DOCUMENT PASSAGE.
————————

Vampires, Nude Mediums, Witchcraft: "Sex and the Supernatural"

Book Review of Troy Taylor's Newest

Nick Howes
Sex and the Supernatural, Troy Taylor, Whitechapel Press, 2009, trade paperback, 240pp, $18.00

Author of about 60 books on ghosts and the paranormal, ranging from haunts in Illinois and New Orleans to the Bell Witch story and the St Louis exorcism that inspired William Blatty's Exorcist, Troy Taylor now tackles the role of sex in the supernatural.

Top of the list of blatant eroticism mixed with the supernatural is one of the most ubiquitous dark images of modern cinema. Sex is a key to the whole vampire mystique.

Look at the subject: a vampire is generally a male who has an irresistable, supernatural power over women who yield to him without hesitation. Remember that the original Dracula with Bela Lugosi, was not promoted as a monster movie but as "the strangest love story ever told." Bram Stoker's modern storytelling counterparts have been less subtle in exploiting the relationship between sex and vampires.

Troy Taylor delves into the vampire myth and relates the fiction and of the fact, including the true stories of Vlad Dracula and of the Blood Countess, aging Hungarian aristocrat Elizabeth Bathory, who bathed in the blood of hundreds of maidens to preserve her beauty. The vampire myth has, of course, influenced murderers like the Dusseldorf Vampire, Peter Kurten and the Vampire of Hanover, Fritz Haarman, convicted of 27 murders, portions of the victims' bodies winding up in his butcher shop. Both Kurten and Haarman preyed in 1920's Germany.

Bram Stoker's vampirism defies logic but the Spiritualist movement did exist built around the concept of contacting the spirits of departed loved ones. The movement arose in the mid-1800s when the Fox sisters started communicating with a supposed spirit at their home using a knocking code.

The movement grew and mediums helped provide contact for grieving families. One even visited the Lincoln White House on a number of occasions. But the nature of the movement attracted scammers. Female mediums were the norm in Spiritualism and as part of their con, the fraudulent mediums supposedly proved there was nothing up their sleeve by dispensing with sleeves. In fact, they often dispensed with clothing altogether. The ultimate magician's tool of misdirection. Not only a fairly convincing gesture, but certainly a huge unadvertised draw for repressed Victorian gentlemen clients.

————————

(Stored data entries)

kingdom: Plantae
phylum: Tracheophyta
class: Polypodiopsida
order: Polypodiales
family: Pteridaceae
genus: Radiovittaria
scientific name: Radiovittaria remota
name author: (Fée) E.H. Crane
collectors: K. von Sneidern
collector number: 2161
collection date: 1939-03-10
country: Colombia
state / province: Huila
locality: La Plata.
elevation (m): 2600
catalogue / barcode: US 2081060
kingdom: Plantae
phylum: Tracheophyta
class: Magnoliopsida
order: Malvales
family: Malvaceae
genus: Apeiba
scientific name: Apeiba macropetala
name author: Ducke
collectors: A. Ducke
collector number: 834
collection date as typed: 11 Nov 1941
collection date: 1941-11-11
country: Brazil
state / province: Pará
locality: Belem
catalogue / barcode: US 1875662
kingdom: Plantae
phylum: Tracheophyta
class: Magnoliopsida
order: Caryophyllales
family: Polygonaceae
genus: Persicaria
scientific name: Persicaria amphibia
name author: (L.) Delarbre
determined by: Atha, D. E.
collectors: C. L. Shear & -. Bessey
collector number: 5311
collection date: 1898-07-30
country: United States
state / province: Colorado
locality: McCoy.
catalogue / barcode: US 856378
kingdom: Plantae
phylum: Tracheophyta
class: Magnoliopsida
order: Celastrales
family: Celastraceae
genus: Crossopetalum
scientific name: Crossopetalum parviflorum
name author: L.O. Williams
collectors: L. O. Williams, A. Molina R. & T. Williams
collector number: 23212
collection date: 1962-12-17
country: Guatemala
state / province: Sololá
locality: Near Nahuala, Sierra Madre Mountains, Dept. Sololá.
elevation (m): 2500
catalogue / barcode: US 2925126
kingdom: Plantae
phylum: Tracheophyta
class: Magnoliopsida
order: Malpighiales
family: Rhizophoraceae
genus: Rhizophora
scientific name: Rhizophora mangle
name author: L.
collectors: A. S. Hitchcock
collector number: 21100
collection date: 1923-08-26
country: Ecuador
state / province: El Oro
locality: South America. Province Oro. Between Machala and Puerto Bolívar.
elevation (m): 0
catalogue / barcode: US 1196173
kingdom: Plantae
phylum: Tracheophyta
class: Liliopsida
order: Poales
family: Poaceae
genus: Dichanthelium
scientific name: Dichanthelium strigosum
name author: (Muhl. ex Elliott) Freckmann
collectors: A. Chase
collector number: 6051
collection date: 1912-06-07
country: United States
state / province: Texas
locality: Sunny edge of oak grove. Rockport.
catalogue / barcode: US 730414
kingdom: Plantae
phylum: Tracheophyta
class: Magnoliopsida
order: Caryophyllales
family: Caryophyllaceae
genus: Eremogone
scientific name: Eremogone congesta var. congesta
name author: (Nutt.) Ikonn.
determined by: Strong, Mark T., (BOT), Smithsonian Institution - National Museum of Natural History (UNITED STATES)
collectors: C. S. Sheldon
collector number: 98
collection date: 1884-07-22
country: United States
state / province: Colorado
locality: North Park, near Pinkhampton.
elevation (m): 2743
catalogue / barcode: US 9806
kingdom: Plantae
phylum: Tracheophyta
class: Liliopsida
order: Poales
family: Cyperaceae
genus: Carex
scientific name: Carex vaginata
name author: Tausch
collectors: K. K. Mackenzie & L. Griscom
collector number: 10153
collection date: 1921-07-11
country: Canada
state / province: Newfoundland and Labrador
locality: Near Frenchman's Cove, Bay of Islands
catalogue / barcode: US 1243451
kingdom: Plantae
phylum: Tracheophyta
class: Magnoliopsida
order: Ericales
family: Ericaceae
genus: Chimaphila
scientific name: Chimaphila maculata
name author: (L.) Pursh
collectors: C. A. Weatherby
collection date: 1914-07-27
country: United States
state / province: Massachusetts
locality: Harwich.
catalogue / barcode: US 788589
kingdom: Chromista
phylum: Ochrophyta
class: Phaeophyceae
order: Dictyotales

————————

THE REQUEST. Recast the book review paragraph that opens with "The movement grew and mediums" as a short bulleted list that keeps its main facts.

TASK OUTPUT.
- As the Spiritualist movement grew, mediums put grieving families in contact with the dead.
- One medium visited the Lincoln White House several times.
- The movement attracted scammers.
- Most mediums in Spiritualism were women.
- Fraudulent mediums went without sleeves to show there was nothing up them, and often went without any clothing.
- This worked as misdirection. It was a fairly convincing gesture and an unadvertised draw for repressed Victorian gentlemen clients.